Kathryn Jean Lopez on Wendy Shalit's Girls Gone Mild: Young Women Reclaim Self-Respect and Find It's Not Bad to be Good.
Shalit says that in a culture where “being publicly sexual has become the only acceptable way for girls to demonstrate maturity,” it’s heartening that it’s not so much the older folks — like Tipper Gore and other politically connected angry moms — who are fighting back, as it is the young girls themselves. The smut is still out there, and it’s often in your face — even when you’re with your kids. But it’s not going unchallenged.

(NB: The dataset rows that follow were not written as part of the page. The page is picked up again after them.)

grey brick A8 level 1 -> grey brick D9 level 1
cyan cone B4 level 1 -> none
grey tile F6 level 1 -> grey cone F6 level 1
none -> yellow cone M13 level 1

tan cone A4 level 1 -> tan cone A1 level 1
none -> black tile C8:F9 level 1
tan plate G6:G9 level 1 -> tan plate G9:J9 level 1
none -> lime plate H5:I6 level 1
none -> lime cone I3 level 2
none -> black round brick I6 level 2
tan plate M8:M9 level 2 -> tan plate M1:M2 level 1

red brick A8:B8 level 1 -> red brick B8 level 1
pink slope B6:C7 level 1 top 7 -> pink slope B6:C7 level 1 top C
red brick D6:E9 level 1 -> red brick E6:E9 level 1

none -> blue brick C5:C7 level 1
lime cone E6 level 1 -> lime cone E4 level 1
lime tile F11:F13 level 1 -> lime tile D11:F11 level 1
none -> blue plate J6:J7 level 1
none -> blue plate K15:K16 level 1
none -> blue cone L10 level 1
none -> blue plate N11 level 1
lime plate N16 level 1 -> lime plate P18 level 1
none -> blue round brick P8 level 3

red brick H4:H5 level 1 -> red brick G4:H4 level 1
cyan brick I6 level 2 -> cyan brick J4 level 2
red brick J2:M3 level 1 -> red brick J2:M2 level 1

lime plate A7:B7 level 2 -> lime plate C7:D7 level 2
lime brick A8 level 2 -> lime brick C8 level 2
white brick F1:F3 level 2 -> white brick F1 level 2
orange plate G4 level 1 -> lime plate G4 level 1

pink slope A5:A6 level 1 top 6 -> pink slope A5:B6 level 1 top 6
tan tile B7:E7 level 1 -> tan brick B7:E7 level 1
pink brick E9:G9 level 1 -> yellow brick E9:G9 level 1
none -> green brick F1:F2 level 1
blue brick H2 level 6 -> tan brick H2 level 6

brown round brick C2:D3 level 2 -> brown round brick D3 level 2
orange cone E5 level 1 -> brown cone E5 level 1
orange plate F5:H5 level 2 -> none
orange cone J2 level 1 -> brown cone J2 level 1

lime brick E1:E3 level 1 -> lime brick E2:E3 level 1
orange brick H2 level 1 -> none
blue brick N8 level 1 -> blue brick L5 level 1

Girls, writes Shalit, are bringing modesty back — and not in some absurdly unrealistic way that can be caricatured as “repression.” These girls know — because they’ve seen it in their families, on their campuses, in their neighborhoods, or through direct, unfortunate personal experience — that acting “wild,” being promiscuous, is the truly repressive and dehumanizing option. Says Shalit: “Looking ‘wild’ and acting ‘wild’ are supposed to be empowering, but more often they lead to misery, especially for young women who quickly learn to put their emotions in a deep freeze in order to do what is expected.”

Her book is full of impressive young women, and none more so than Rashida Jolley. This 26-year-old Washington, D.C., native challenges urban kids to have a little R-E-S-P-E-C-T. Jolley points out that “people like to stereotype African Americans as animalistic or whatever,” and registers a strong dissent. It’s “very offensive and very racist,” she says, to imply “that we don’t have control over ourselves.” And she blasts the patronizing ideology of such organizations as Planned Parenthood: “Those same individuals want to target urban schools and set up clinics and they make an assumption that we are just going to have sex anyway, and we aren’t capable of anything else, and to me that is extremely demeaning.”
Here's the whole thing.
 

5 Comments:

Blogger Benjamin said...

"Camp appropriate" -- A term that defined an all-too-important era ...

23 October, 2007 00:07  
Blogger PSA+ said...

Don't know if you remember, Ben, but it was actually an article in Commentary called "A Ladies' Room of One's Own" by this same Ms. Shalit (and sadly available online by subscription only) and a subsequent interview in the Mars Hill Audio Journal that gave the impetus and intellectual firepower to the whole "camp appropriate" movement.

23 October, 2007 08:53  
Blogger Benjamin said...

Fascinating. I had no knowledge of the direct link b/tw Shalit & "camp appropriate" but the correlation was apparent. It is good to see some committed to fighting a good fight and remaining faithful to a worthy cause even after so many years. Thanks.

23 October, 2007 12:54  
Blogger PSA+ said...

Shalit blogs at the Modesty Zone.

23 October, 2007 14:09  
Blogger PSA+ said...

She has a blog associated with the new book as well.